There have been some blog posts (here and here) about a discussion on payment reform at the Massachusetts Health Data Consortium last week. While I did not attend, the commentary is provocative and I would like to offer a few observations. The discussion included some critical perspectives on the prospects for implementing payment reform and whether its implementation will really bend the trend.
My main point in response to the dialog is that payment reform needs to be understood as part of a dynamic trajectory, a multi-stage game. Couple variations on this theme:
Getting to critical mass
It is not surprising if, these days, the patients being managed by providers operating under risk models are not necessarily lower cost than patients be managed by providers on FFS. Payment reform requires two kinds of critical mass before impact will really be felt:
- Inside the provider panel: You need a large enough volume of patients within the panel under the new payment mechanisms to pay for the time and investments to build up the capability (infrastructure, workflows, and care practices).
- In the provider service area: In vast majority of markets, the FFS providers still largely set the “market price” for care; the risk providers have little incentive much of the gains, especially without a critical mass of lives in narrow networks
Over time this critical mass will be achieved and then the impact will be felt. We are in an interregnum period.
It’s not the scenario you are in; it’s the future scenario you are trying to avoid
It is certainly possible that payment reform alone won’t bend the trend (e.g., if provider consolidation into more logical groupings to manage patients and risk end up being so large they can replicate the leverage large institutional providers have in some markets). And a number of other important preconditions were identified in the discussion (e.g. actionable cost and quality comparison data). But assuming payment reform fails to curb costs, the system will likely self-correct – probably into one of two different directions:
- Retail: employer opt-out or shift to defined contribution will put more choice in the hands of the consumer; they have more incentives to economize (e.g. buying a lower cost, narrow network plan) and provider groups will be more directly exposed to market-like conditions. Notably, ACOs nurtured under payment reform could be logical units for providing this coverage (with a bunch of wrap around capabilities). Note also that defined contribution is a ready answer to employee backlash against ACO-driven constrained choice that Galvin hypothesizes
- Regulator intervention: e.g. narrowing the differentials across providers for the same types of services (an idea under active discussion in Massachusetts)
Indeed, trying to avoid these kinds of outcomes can lead stakeholders to re-prioritize cost effectiveness in their thinking.
Aging, ailing baby boomers to the “rescue”
I suspect specialist and institutional backlash against the diminishing volumes under payment reform are exaggerated. The dynamic component here is demographics. While payment models should constrain utilization of higher end services by incentivizing “muscular” primary care, this will take time to evolve through the delivery system (and for providers to start seeing holes in their schedules). That time will allow baby boomers to age; their medical needs (even under well managed care models) should easily backfill any reductions in demand from resulting from accountable care (provided, of course, specialist capacity is not grown in the meantime).
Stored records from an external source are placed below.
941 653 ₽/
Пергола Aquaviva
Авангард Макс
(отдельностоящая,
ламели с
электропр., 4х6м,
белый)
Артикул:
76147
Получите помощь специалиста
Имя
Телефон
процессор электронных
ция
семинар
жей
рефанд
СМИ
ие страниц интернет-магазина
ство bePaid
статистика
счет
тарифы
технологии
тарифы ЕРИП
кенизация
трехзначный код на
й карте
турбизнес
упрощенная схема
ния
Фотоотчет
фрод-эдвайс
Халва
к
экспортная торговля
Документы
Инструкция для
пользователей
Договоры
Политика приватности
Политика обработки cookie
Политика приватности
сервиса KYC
See here for some back-of-the-envelopes on how measured roll-out of ACO models (better phrased: slightly less wild-eyed optimistic growth scenarios) could leave specialists quite busy. (Note, though, stakeholders need to play along by not building a lot of capacity in anticipation of both demographics and traditional volumes).
There’s an inverse point here as well: It was argued in the discussion that the key trend driver today is unit cost, not utilization; payment reform intent on managing utilization is an indirect way of going after a pricing problem. True enough. Price may be driving today’s trends, but, given the baby-boomers, given the diabesity epidemic, utilization will assuredly come roaring back in the next 5-10 years. We need to get out in front of this prospective explosion. Also: utilization management affects mix which affects the average unit price.
You’ve got to stop the “trainwrecks” before they happen
Regarding the point about 10% of the population generating most of the cost and therefore payment reform is a fairly blunt instrument to apply for a narrowly scoped problem: There are ways to reduce the costs of the sickest 10% without compromising quality (think: end of life care and the dual-eligibles) but these are more likely to e step changes than trend benders. Over time, however, a portion’s of today’s 90% healthier population will become the 10% sickest. If payment reform affects how well the broader population is treated, we will see the pay-off in the end.